CARDINAL GEORGE PELL was, as Vatican treasurer, one of the Catholic Church’s most powerful figures and a senior counselor to Pope Francis, until Mr. Pell was placed on a leave of absence last year. Last week, he was convicted in an Australian court on what were referred to there as “historical” sex abuse charges. That locution seemed to diminish the events themselves, which, as a unanimous jury found, occurred decades ago. Yet the crucible of clergy sex abuse remains a thoroughly contemporary blight for the church, for the Vatican and for Francis, whose papacy, already blemished by his flailing and shuffling on the issue, hangs in the balance.

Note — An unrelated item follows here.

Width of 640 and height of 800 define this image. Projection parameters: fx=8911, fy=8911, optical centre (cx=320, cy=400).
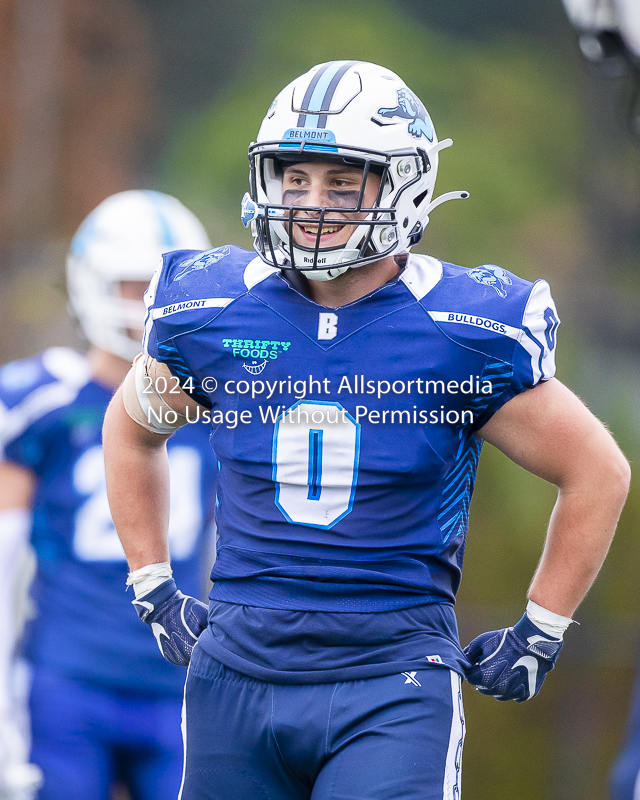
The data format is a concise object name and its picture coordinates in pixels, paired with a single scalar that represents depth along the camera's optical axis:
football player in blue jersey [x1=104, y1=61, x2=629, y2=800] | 13.72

Long-standing accusations related to the mishandling and coverup of clergy sex offenses have dogged Mr. Pell for years, and were lodged formally two years ago before a Royal Commission in Australia investigating the scandals and the church’s complicity. Last year, Mr. Pell was charged with abuse himself in a case involving two choir boys stemming from the 1990s, when he was archbishop of Melbourne, according to the Daily Beast, which first reported last week’s verdict. Mr. Pell has denied the allegations.

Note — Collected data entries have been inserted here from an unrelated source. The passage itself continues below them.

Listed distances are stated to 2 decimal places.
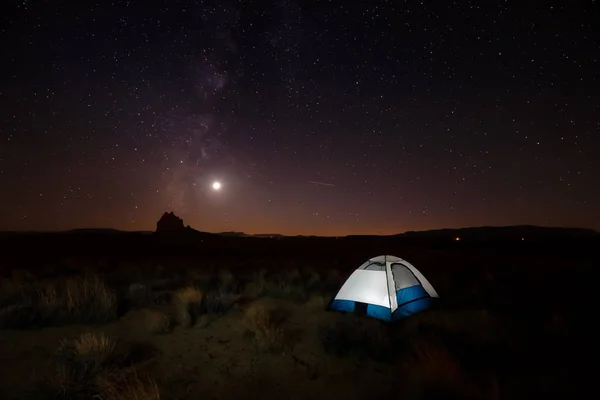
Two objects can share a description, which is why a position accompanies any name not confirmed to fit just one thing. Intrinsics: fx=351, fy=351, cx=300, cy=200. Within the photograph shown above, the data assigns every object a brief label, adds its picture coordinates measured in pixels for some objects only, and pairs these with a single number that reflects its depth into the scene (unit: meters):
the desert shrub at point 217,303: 9.73
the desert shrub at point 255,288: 12.57
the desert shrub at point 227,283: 13.11
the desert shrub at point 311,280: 13.96
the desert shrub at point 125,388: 4.60
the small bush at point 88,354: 5.66
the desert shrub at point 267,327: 7.00
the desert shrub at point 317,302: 10.57
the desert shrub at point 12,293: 9.88
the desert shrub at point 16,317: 8.05
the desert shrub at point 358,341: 6.63
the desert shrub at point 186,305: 8.67
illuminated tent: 8.90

It was only after the formal charges were brought last year that Mr. Pell, often described as the Vatican’s No. 3 official, was placed on leave to return to his native Australia to defend himself. And it was only last week, just after the court in Melbourne rendered its verdict, that the Vatican announced that he had been removed, in October, well after the trial was underway, from a top papal advisory body known as the Council of Cardinals.

That response typifies the pope’s foot-dragging and half-measures in the face of allegations that date back years or decades. In Mr. Pell’s case, it had been known for years, well before he was elevated to lead the Holy See’s finances in 2014, that as a young priest he had been aware of the abuse of dozens of children by other priests in his hometown of Ballarat. The events in Ballarat were notorious in Australia; from one fourth-grade class of 33 boys, 12 died by suicide, The Post reported in 2015 — yet somehow they did not set off alarm bells in the Vatican’s lofty confines. Even now, Mr. Pell remains a cardinal.

The pope has summoned the leaders of the world’s conferences of bishops to the Vatican in February for what church leaders suggest will be a reckoning with a scandal that burst into global view nearly 17 years ago. The conclave was impelled not so much by newly enlightened thinking in Rome as by the fallout after a Pennsylvania grand jury’s report, in the summer, that found more than 300 priests had abused more than 1,000 children over the course of decades.

In fact, the scale of the church’s complicity was clear previously, from revelations heaped upon revelations. The conviction of Mr. Pell, though he is the highest-ranking church official so implicated, is simply the latest, among countless pieces of evidence, that argue for broad, deep and painful reforms — precisely the sort of overhaul that the pope has so far resisted.